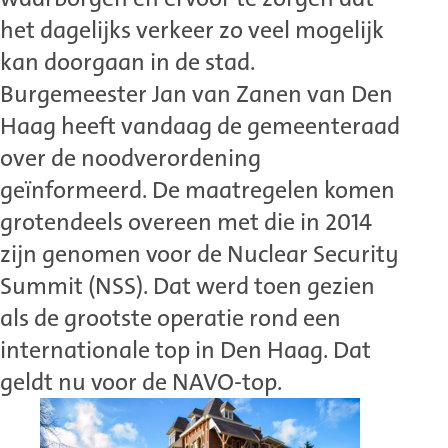
het dagelijks verkeer zo veel mogelijk
kan doorgaan in de stad.
Burgemeester Jan van Zanen van Den
Haag heeft vandaag de gemeenteraad
over de noodverordening
geïnformeerd. De maatregelen komen
grotendeels overeen met die in 2014
zijn genomen voor de Nuclear Security
Summit (NSS). Dat werd toen gezien
als de grootste operatie rond een
internationale top in Den Haag. Dat
geldt nu voor de NAVO-top.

· · · ·

The problem:
Here the answer is the exact run of lines above, from the line with "Summit (NSS). Dat werd toen gezien" down to the last, and nothing else.

Your response:
Summit (NSS). Dat werd toen gezien
als de grootste operatie rond een
internationale top in Den Haag. Dat
geldt nu voor de NAVO-top.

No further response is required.